The Emperor Majorian’s Secret Embassy to the Court of the Vandal Gaiseric

By Gerald E. Max

Byzantine Studies/Etudes Byzantines, Vol. 9:1 (1982)

Gaiseric

Introduction: In his Bellum Vandalicum, the sixth-century Byzantine historian Procopius records how, shortly before his ill-fated campaign against the Vandals in Africa, the West Roman Emperor Majorian (457-61), alone and incognito, visited the court of the Vandal King Gaiseric in Carthage.  His aim was reportedly two-fold: first, to gather intelligence about the strength of the Vandals and the character of Gaiseric; and, second, to determine the loyalites of the neighboring Moors and Libyans.  Aware of the risks, the emperor, who “never showed the least hesitation bfore any taks and least of all before the dangers of wars,” prudently darkened his far-famed naturally golden hair, then met with Gaiseric pretending to be an envoy sent from the emperor.  Mission accomplished, he quickly returned to his troops with great hopes of conquering Libya.
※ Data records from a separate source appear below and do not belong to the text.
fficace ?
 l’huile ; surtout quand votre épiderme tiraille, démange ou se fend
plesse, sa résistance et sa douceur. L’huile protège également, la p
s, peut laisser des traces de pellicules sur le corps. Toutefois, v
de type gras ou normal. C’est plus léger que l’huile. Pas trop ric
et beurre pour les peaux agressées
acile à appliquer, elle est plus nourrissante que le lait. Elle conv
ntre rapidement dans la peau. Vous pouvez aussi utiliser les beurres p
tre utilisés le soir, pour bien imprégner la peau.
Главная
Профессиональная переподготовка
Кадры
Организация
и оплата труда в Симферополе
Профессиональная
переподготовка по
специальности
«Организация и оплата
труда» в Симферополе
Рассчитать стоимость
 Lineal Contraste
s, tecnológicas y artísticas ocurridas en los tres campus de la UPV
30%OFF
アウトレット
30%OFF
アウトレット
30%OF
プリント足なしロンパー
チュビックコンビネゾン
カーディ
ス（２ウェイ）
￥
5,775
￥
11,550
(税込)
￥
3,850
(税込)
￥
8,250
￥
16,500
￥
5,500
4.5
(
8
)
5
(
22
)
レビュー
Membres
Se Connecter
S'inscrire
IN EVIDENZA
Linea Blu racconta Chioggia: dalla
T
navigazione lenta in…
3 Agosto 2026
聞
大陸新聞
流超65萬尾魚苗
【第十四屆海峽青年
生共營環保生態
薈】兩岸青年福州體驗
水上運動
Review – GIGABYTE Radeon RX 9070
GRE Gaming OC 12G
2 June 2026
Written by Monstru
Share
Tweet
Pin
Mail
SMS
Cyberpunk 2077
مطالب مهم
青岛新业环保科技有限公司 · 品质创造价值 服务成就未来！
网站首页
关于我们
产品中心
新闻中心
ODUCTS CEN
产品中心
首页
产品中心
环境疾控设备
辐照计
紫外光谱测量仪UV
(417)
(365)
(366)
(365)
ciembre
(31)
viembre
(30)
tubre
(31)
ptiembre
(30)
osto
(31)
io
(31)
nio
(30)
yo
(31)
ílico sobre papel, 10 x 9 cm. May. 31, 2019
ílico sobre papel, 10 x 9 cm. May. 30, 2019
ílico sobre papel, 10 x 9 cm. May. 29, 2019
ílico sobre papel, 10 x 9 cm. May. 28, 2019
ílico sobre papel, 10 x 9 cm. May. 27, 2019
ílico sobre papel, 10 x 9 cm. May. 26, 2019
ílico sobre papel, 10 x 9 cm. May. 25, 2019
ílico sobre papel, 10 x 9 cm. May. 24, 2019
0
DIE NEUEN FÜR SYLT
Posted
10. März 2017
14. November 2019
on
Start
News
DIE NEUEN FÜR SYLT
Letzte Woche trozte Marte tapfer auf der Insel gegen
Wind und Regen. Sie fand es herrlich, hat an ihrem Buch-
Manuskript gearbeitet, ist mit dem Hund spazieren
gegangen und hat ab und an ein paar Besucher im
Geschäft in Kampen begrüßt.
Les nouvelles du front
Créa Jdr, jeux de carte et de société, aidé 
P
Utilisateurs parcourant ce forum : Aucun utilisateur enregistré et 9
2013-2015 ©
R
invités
Edward Gibbon, without explaining why, dismissed the embassy as “an anecdote” and “an improbable fiction,” but one “which would not have been imagined unless in the life of a hero.” More recently, Berthold Rubin called it “ein Fluchtligkeitsfehler,” a carelessness or slip of the pen. In the style and method Procopious’ model was Thucydides, but “in his fondness of degression into strange incidents,” commented James Westfall Thompson, Herodotus was clearly his model. When he wrote about Majorian’s embassy, however, who was his model? More importantly, was he recounting history or simply preserving a legend? Did he compose it originally or was it take from another source and inserted merely as a diversion from his main narrative?